NVIDIA just announced the new GeForce RTX 4090, RTX 4080 16GB, and RTX 4080 12GB. The new cards use the Ada Lovelace GPU architecture and are priced at $900 for the 4080 12GB, $1200 for the RTX 4080 16GB, and $1600 for the RTX 4090 24GB cards. In this video, we also talk about the specs -- like CUDA core count, RT (ray tracing) performance expectations, power utilization and consumption targets, and memory bandwidth. NVIDIA additionally announced DLSS 3, which is a major step revision over DLSS 2 and could have wider-reaching implications outside of just the GPU space (and could impact CPU bottlenecked scenarios as well).
GeForce RTX 4090
Starting with RTX 4090, this model features AD102-300 GPU, 16384 CUDA cores and boost clock up to 2520 MHz.
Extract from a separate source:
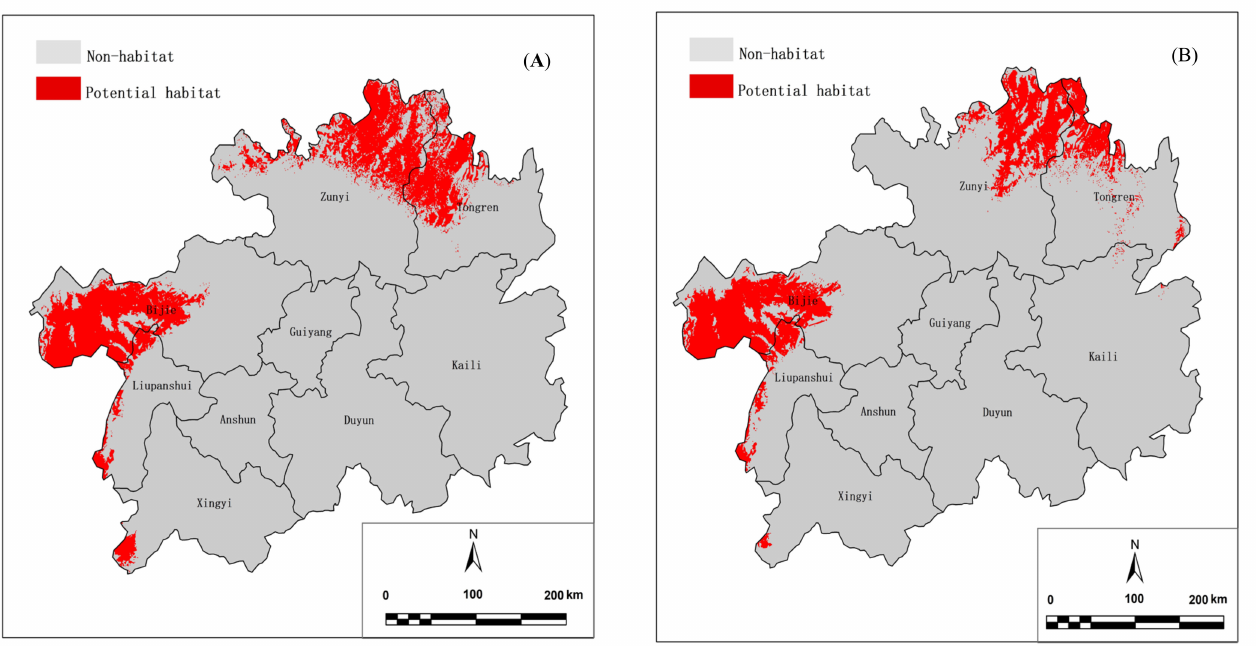
Figure 2. ( A ) Potential habitats under current climate; ( B ) Potential habitats under future climate change scenarios.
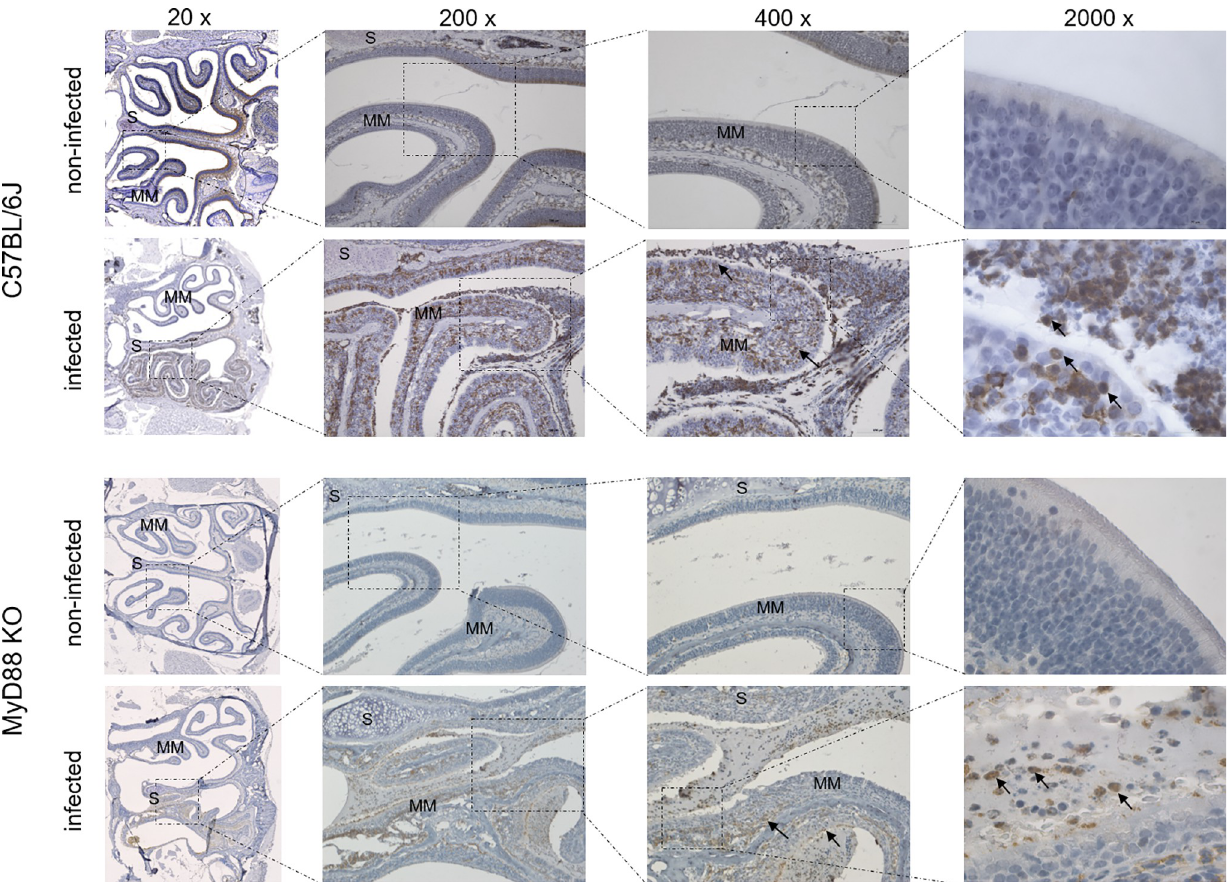
Fig 11. Macrophages are recruited into the B . pertussis -infected mouse nasal cavity. Immunohistochemical staining for the macrophage marker F4/80. Large numbers of macrophages (black arrows) are infiltrating the lamina propria and are detected in the mucopurulent exudate filling the cavities in infected mice. Representative images of stained level 2 coronal sections through the nasal cavity of MyD88 KO and C57BL/6J mice on day 7 after inoculation of nares with 5 μ l of suspension containing 10 7 or 10 9 CFU of B . pertussis bacteria, respectively. 3 mice per group were used and representative images of stained sections are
The card features 24GB GDDR6X memory, supposedly clocked at 21 Gbps. This means that it will reach 1 TB/s bandwidth, just as the RTX 3090 Ti did. Thus far, we have only heard about a default TGP of 450W, but according to our information, the maximum configurable TGP is 660W. Just note, this is the maximum TGP to be set through BIOS, and it may not be available for all custom models.
GeForce RTX 4080 16GB
The RTX 4080 16GB has AD103-300 GPU and 9728 CUDA cores. The boost clock is 2505 MHz, so just about the same as RTX 4090. This model comes with 16GB GDDR6X memory clocked at 23 Gbps, and as far as we know, this is the only model with such a memory clock. The TGP is set to 340W, and it can be modified up to 516W (again, that's max power limit).
GeForce RTX 4080 12GB
GeForce RTX 4080 12GB is what we knew as RTX 4070 Ti or RTX 4070. NVIDIA has made a last-minute name change for this model. It is equipped with AD104-400 GPU with 7680 CUDA cores and boost up to 2610 MHz. Memory capacity is 12GB, and it uses GDDR6X 21Gbps modules. RTX 4080 12GB's TGP is 285W, and it can go up to 366W.
The flagship RTX 4090 launches on October 12 starting at $1,599 with the RTX 4080 12GB and 16GB variants landing sometime in November from $899 and $1,199, respectively. All will be available from add-in partners including Asus, Gigabyte, MSI and Zotac, in both stock-clocked and factory overclocked variants.